= Beginning of Section =

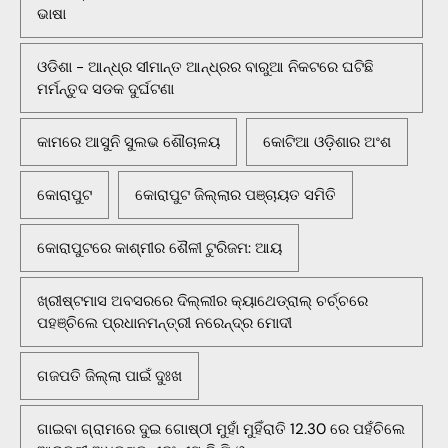
ଭାଷା
ଓଡିଶା - ଆନ୍ଧ୍ର ସୀମାନ୍ତ ଆନ୍ଧ୍ରର ବାରୁଆ ନିକଟରେ ଘଟିଛି
ମର୍ମନ୍ତୁଦ ସଡକ ଦୁର୍ଘଟଣା
କାମରେ ଆସୁନି ସୁଲଭ ଶୌଚାଳୟ
କୋଟିଆ ଓଡ଼ିଶାର ଅଂଶ
କୋରାପୁଟ
କୋରାପୁଟ ଜିଲ୍ଲାର ପଞ୍ଚାୟତ ସମିତି
କୋରାପୁଟରେ କାଶ୍ମୀର ଶୈଳୀ ଟୁରିଜମ: ଆୟ
ଖ୍ରୀଷ୍ଟମାସ ଅବସରରେ ଦିଲ୍ଲୀର କ୍ୟାଥେଡ୍ରାଲ୍ ଚର୍ଚ୍ଚରେ
ପହଞ୍ଚିଲେ ପ୍ରଧାନମନ୍ତ୍ରୀ ନରେନ୍ଦ୍ର ମୋଦୀ
ଗଜପତି ଜିଲ୍ଲା ପାଇଁ ଦୁଃଖ
ଗାଇବା ଗ୍ରାମରେ ଦୁଇ ଗୋଷ୍ଠୀ ମୁହାଁ ମୁହିଁରାତି 12.30 ରେ ପହଁଚିଲେ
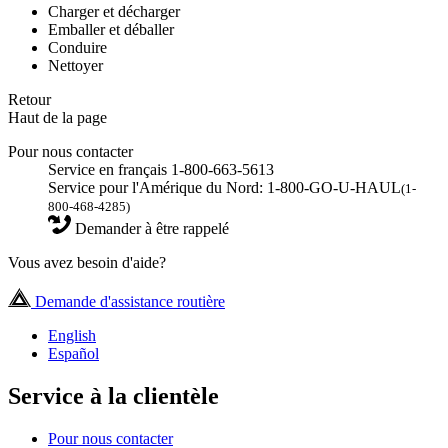
Charger et décharger
Emballer et déballer
Conduire
Nettoyer
Retour
Haut de la page
Pour nous contacter
Service en français 1-800-663-5613
Service pour l'Amérique du Nord: 1-800-GO-U-HAUL
(1-
800-468-4285)
Demander à être rappelé
Vous avez besoin d'aide?
Demande d'assistance routière
English
Español
Service à la clientèle
Pour nous contacter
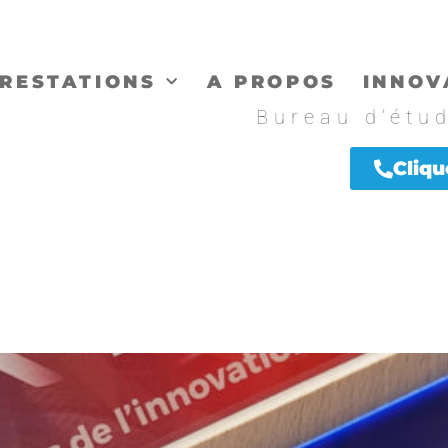
RESTATIONS
A PROPOS
INNOV
Bureau d’étu
Cliqu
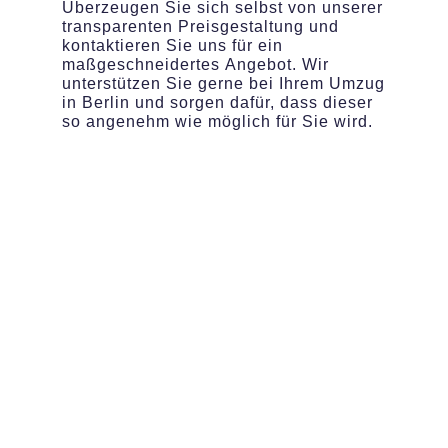
Überzeugen Sie sich selbst von unserer
transparenten Preisgestaltung und
kontaktieren Sie uns für ein
maßgeschneidertes Angebot. Wir
unterstützen Sie gerne bei Ihrem Umzug
in Berlin und sorgen dafür, dass dieser
so angenehm wie möglich für Sie wird.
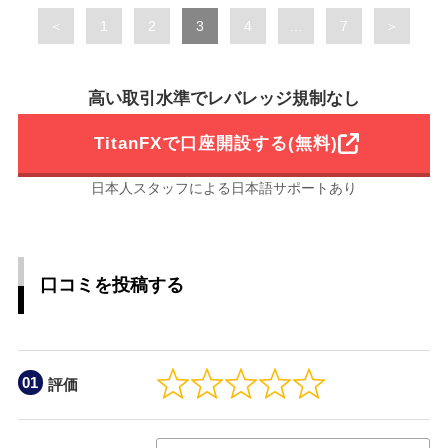
Page
Page
Page
Page
Page
＜
1
2
3
4
…
7
＞
高い取引水準でレバレッジ規制なし
TitanFXで口座開設する(無料)
日本人スタッフによる日本語サポートあり
口コミを投稿する
評価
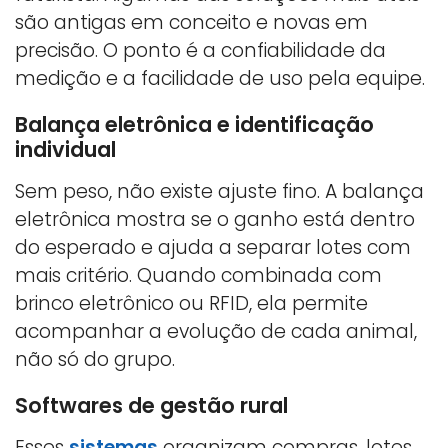
são antigas em conceito e novas em
precisão. O ponto é a confiabilidade da
medição e a facilidade de uso pela equipe.
Balança eletrônica e identificação
individual
Sem peso, não existe ajuste fino. A balança
eletrônica mostra se o ganho está dentro
do esperado e ajuda a separar lotes com
mais critério. Quando combinada com
brinco eletrônico ou RFID, ela permite
acompanhar a evolução de cada animal,
não só do grupo.
Softwares de gestão rural
Esses
sistemas
organizam compras, lotes,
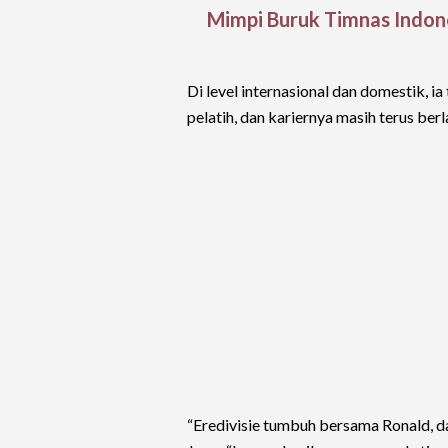
Mimpi Buruk Timnas Indone
Di level internasional dan domestik, i
pelatih, dan kariernya masih terus berl
“Eredivisie tumbuh bersama Ronald, da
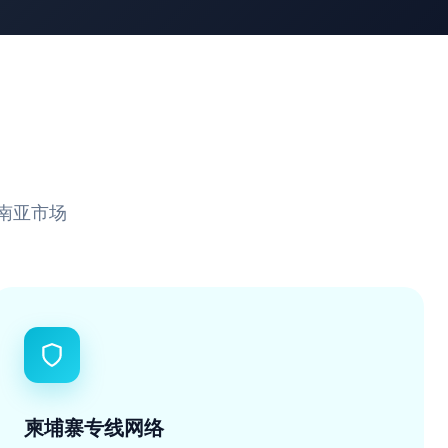
东南亚市场
柬埔寨专线网络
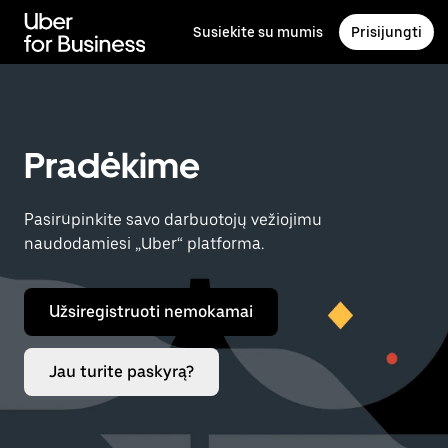
Pereiti
prie
Susiekite su mumis
Prisijungti
pagrindinio
turinio
Pradėkime
Pasirūpinkite savo darbuotojų vežiojimu
naudodamiesi „Uber“ platforma.
Užsiregistruoti nemokamai
Jau turite paskyrą?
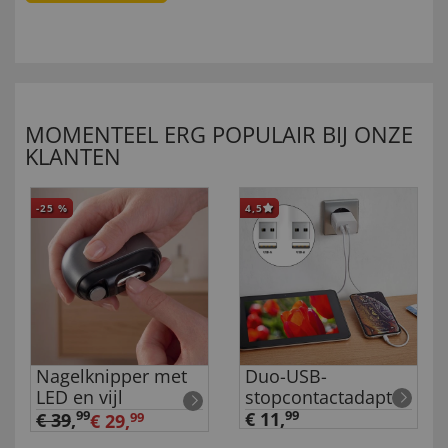
MOMENTEEL ERG POPULAIR BIJ ONZE
KLANTEN
-25
%
4,5
Nagelknipper met
Duo-USB-
LED en vijl
stopcontactadapter
99
€ 11,
99
€ 39
,
€ 29,
99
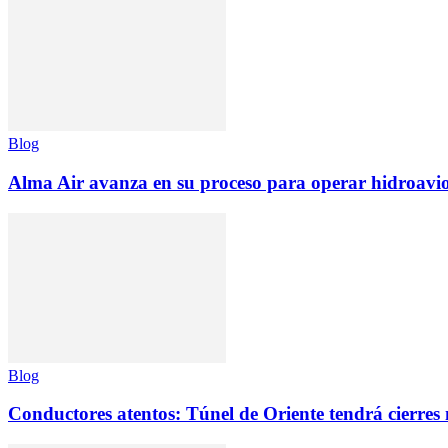
Blog
Alma Air avanza en su proceso para operar hidroav
Blog
Conductores atentos: Túnel de Oriente tendrá cierres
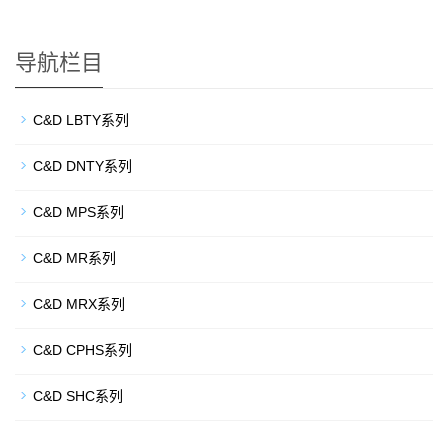
导航栏目
C&D LBTY系列
C&D DNTY系列
C&D MPS系列
C&D MR系列
C&D MRX系列
C&D CPHS系列
C&D SHC系列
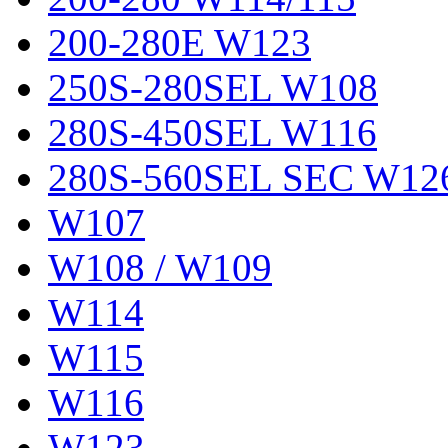
200-280E W123
250S-280SEL W108
280S-450SEL W116
280S-560SEL SEC W12
W107
W108 / W109
W114
W115
W116
W123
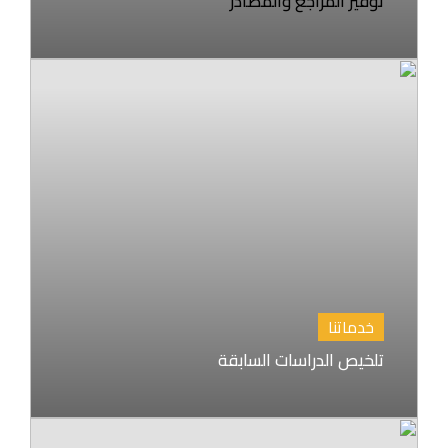
توفير المراجع والمصادر
خدماتنا
تلخيص الدراسات السابقة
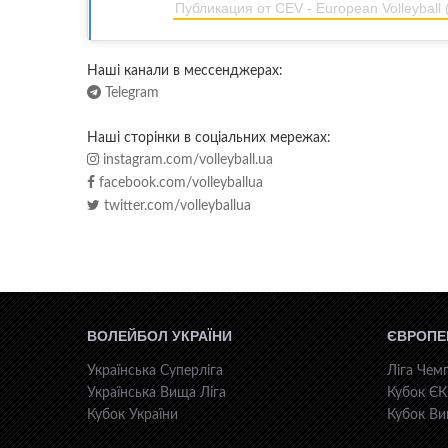
Публикация от CEV - European Volleyball 
Наші канали в мессенджерах:
Telegram
Наші сторінки в соціальних мережах:
instagram.com/volleyball.ua
facebook.com/volleyballua
twitter.com/volleyballua
ВОЛЕЙБОЛ УКРАЇНИ
ЄВРОПЕ
Українська Суперліга
Ліга Чемп
Українська Вища Ліга
Кубок Є
Кубок України
Кубок Ви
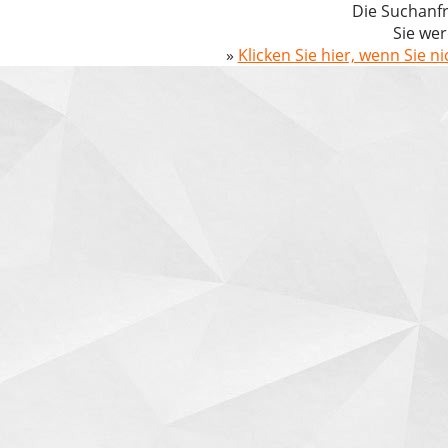
Die Suchanfr
Sie wer
»
Klicken Sie hier, wenn Sie n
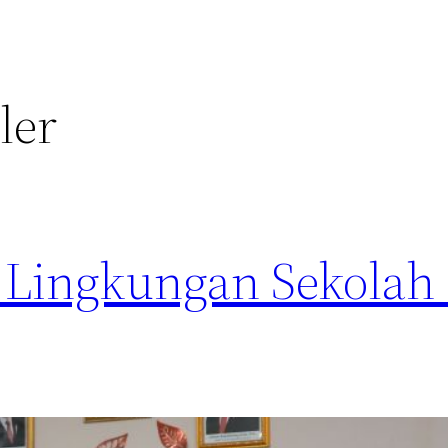
ler
 Lingkungan Sekolah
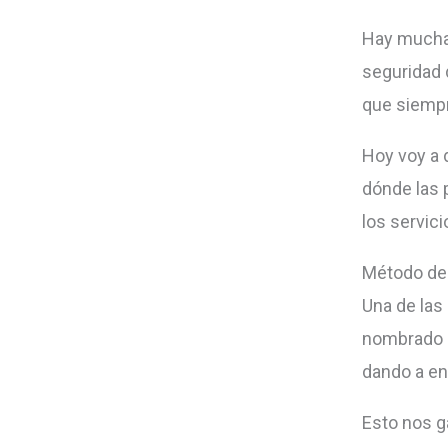
Hay mucha
seguridad 
que siempr
Hoy voy a 
dónde las 
los servic
Método de 
Una de las
nombrado c
dando a en
Esto nos g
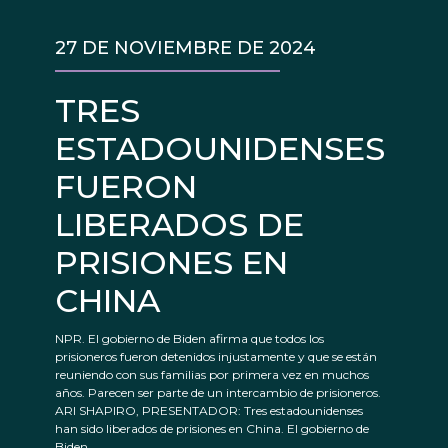
27 DE NOVIEMBRE DE 2024
TRES
ESTADOUNIDENSES
FUERON
LIBERADOS DE
PRISIONES EN
CHINA
NPR. El gobierno de Biden afirma que todos los
prisioneros fueron detenidos injustamente y que se están
reuniendo con sus familias por primera vez en muchos
años. Parecen ser parte de un intercambio de prisioneros.
ARI SHAPIRO, PRESENTADOR: Tres estadounidenses
han sido liberados de prisiones en China. El gobierno de
Biden...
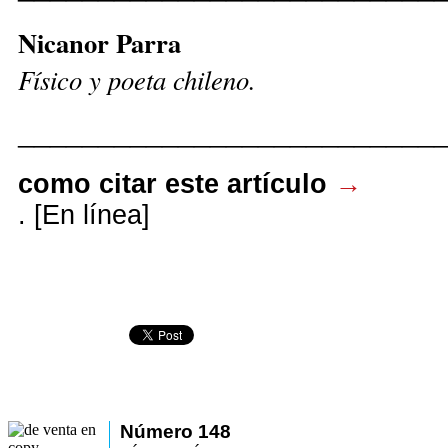
Nicanor Parra
Físico y poeta chileno.
__________________________
como citar este artículo
→
. [En línea]
Número 148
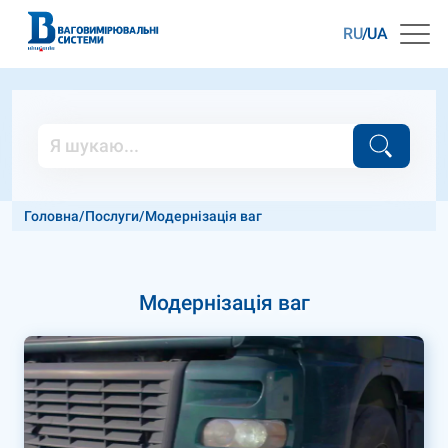
RU
UA
Головна
/
Послуги
/
Модернізація ваг
Модернізація ваг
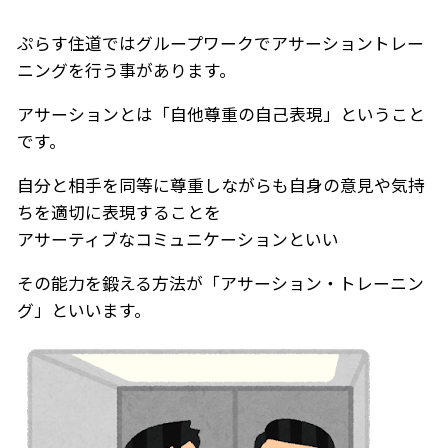
ぷらす住道ではグループワークでアサーショントレー
ニングを行う事があります。
アサーションとは「自他尊重の自己表現」ということ
です。
自分と相手を同等に尊重しながらも自身の意見や気持
ちを適切に表現することを
アサーティブなコミュニケーションといい
その能力を鍛える方法が「アサーション・トレーニン
グ」といいます。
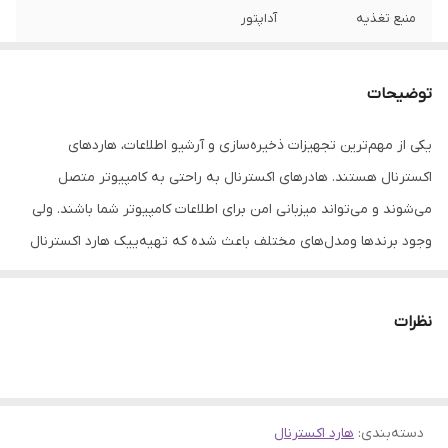
منبع تغذیه
آداپتور
سایر قابلیت‌ها
پشتیبانی از رمزگذاری ۲۵۶ بیتی AES پشتیبانی
از نرم افزار مدیریت اطلاعات HDDtoGO جنس
توضیحات
بدنه: پلاستیک با پوشش سیلیکون دمای
عملکرد: ۵–۵۰ درجه سانتی‌گراد ولتاژ عملکرد: DC
یکی از مهم‌ترین تجهیزات ذخیره‌سازی و آرشیو اطلاعات، هاردهای
۵V, ۹۰۰mA
اکسترنال هستند. هادرهای اکسترنال به راحتی به کامپیوتر متصل‌
می‌شوند و می‌تواند میزبانی امن برای اطلاعات کامپیوتر شما باشند. ولی
وجود برندها ومدل‌های مختلف باعث شده که تهیه‌ییک هارد اکسترنال
کار ساده‌ای نباشد. هاردها با توجه به نوع کاربری، درگاه ارتباطی و ظرفیت
میزبانی اطلاعات به انواع مختلفی تقسیم می‌شوند. یکی ازهاردهای
نظرات
اکسترنالی که از طرف کاربران حرفه‌ای با استقبال خوبی روبه‌رو شده است،
هاردهای اکسترنال دسکتاپی است. این سری از هاردها انرژی‌شان را از
طریق آداپتور برق تامین می‌کنند و می‌توان آن‌ها را روی میزکار قرار داد و
دسته‌بندی
:
هارد اکسترنال
با سرعت بالا به انتقال اطلاعات پرداخت. این هاردها برای آرشیو کردن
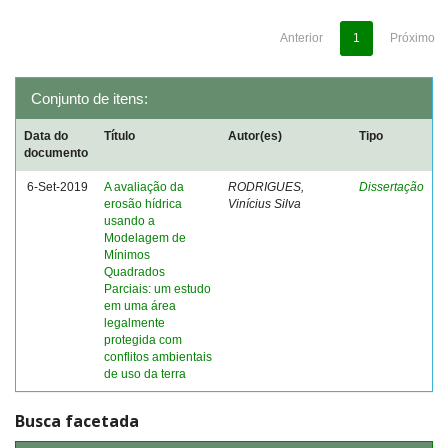
Anterior
1
Próximo
Conjunto de itens:
Data do
Título
Autor(es)
Tipo
documento
6-Set-2019
A avaliação da
RODRIGUES,
Dissertação
erosão hídrica
Vinícius Silva
usando a
Modelagem de
Mínimos
Quadrados
Parciais: um estudo
em uma área
legalmente
protegida com
conflitos ambientais
de uso da terra
Busca facetada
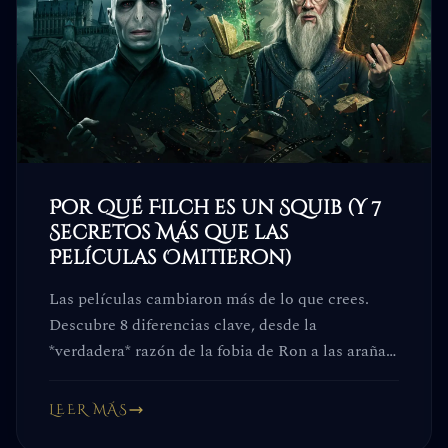
Por Qué Filch es un Squib (Y 7
Secretos Más que las
Películas Omitieron)
Las películas cambiaron más de lo que crees.
Descubre 8 diferencias clave, desde la
*verdadera* razón de la fobia de Ron a las arañas
hasta el secreto de Filch. Estos detalles no son
trivia: cambian toda la historia.
LEER MÁS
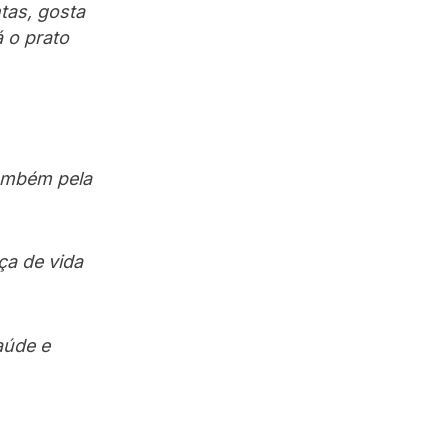
tas, gosta
á o prato
também pela
ça de vida
aúde e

= End of Section =

EXERCISE AIM:
Express the listing, from the line with "Nicanor Parra" to the line with "Busca facetada" inclusive, as a Markdown table with a Row column holding a running number and a Text column holding each line. Omit blank lines and leave the pictures out.

ANSWER TO THIS PROBLEM:
| Row | Text |
|---|---|
| 1 | Nicanor Parra |
| 2 | Físico y poeta chileno. |
| 3 | __________________________ |
| 4 | como citar este artículo |
| 5 | → |
| 6 | . [En línea] |
| 7 | Número 148 |
| 8 | RU |
| 9 | UA |
| 10 | Головна |
| 11 | / |
| 12 | Послуги |
| 13 | / |
| 14 | Модернізація ваг |
| 15 | Модернізація ваг |
| 16 | ぷらす住道ではグループワークでアサーショントレー |
| 17 | ニングを行う事があります。 |
| 18 | アサーションとは「自他尊重の自己表現」ということ |
| 19 | です。 |
| 20 | 自分と相手を同等に尊重しながらも自身の意見や気持 |
| 21 | ちを適切に表現することを |
| 22 | アサーティブなコミュニケーションといい |
| 23 | その能力を鍛える方法が「アサーション・トレーニン |
| 24 | グ」といいます。 |
| 25 | منبع تغذیه |
| 26 | آداپتور |
| 27 | سایر قابلیت‌ها |
| 28 | پشتیبانی از رمزگذاری ۲۵۶ بیتی AES پشتیبانی |
| 29 | از نرم افزار مدیریت اطلاعات HDDtoGO جنس |
| 30 | توضیحات |
| 31 | بدنه: پلاستیک با پوشش سیلیکون دمای |
| 32 | عملکرد: ۵–۵۰ درجه سانتی‌گراد ولتاژ عملکرد: DC |
| 33 | یکی از مهم‌ترین تجهیزات ذخیره‌سازی و آرشیو اطلاعات، هاردهای |
| 34 | ۵V, ۹۰۰mA |
| 35 | اکسترنال هستند. هادرهای اکسترنال به راحتی به کامپیوتر متصل‌ |
| 36 | می‌شوند و می‌تواند میزبانی امن برای اطلاعات کامپیوتر شما باشند. ولی |
| 37 | وجود برندها ومدل‌های مختلف باعث شده که تهیه‌ییک هارد اکسترنال |
| 38 | کار ساده‌ای نباشد. هاردها با توجه به نوع کاربری، درگاه ارتباطی و ظرفیت |
| 39 | میزبانی اطلاعات به انواع مختلفی تقسیم می‌شوند. یکی ازهاردهای |
| 40 | نظرات |
| 41 | اکسترنالی که از طرف کاربران حرفه‌ای با استقبال خوبی روبه‌رو شده است، |
| 42 | هاردهای اکسترنال دسکتاپی است. این سری از هاردها انرژی‌شان را از |
| 43 | طریق آداپتور برق تامین می‌کنند و می‌توان آن‌ها را روی میزکار قرار داد و |
| 44 | دسته‌بندی |
| 45 | : |
| 46 | هارد اکسترنال |
| 47 | با سرعت بالا به انتقال اطلاعات پرداخت. این هاردها برای آرشیو کردن |
| 48 | Anterior |
| 49 | 1 |
| 50 | Próximo |
| 51 | Conjunto de itens: |
| 52 | Data do |
| 53 | Título |
| 54 | Autor(es) |
| 55 | Tipo |
| 56 | documento |
| 57 | 6-Set-2019 |
| 58 | A avaliação da |
| 59 | RODRIGUES, |
| 60 | Dissertação |
| 61 | erosão hídrica |
| 62 | Vinícius Silva |
| 63 | usando a |
| 64 | Modelagem de |
| 65 | Mínimos |
| 66 | Quadrados |
| 67 | Parciais: um estudo |
| 68 | em uma área |
| 69 | legalmente |
| 70 | protegida com |
| 71 | conflitos ambientais |
| 72 | de uso da terra |
| 73 | Busca facetada |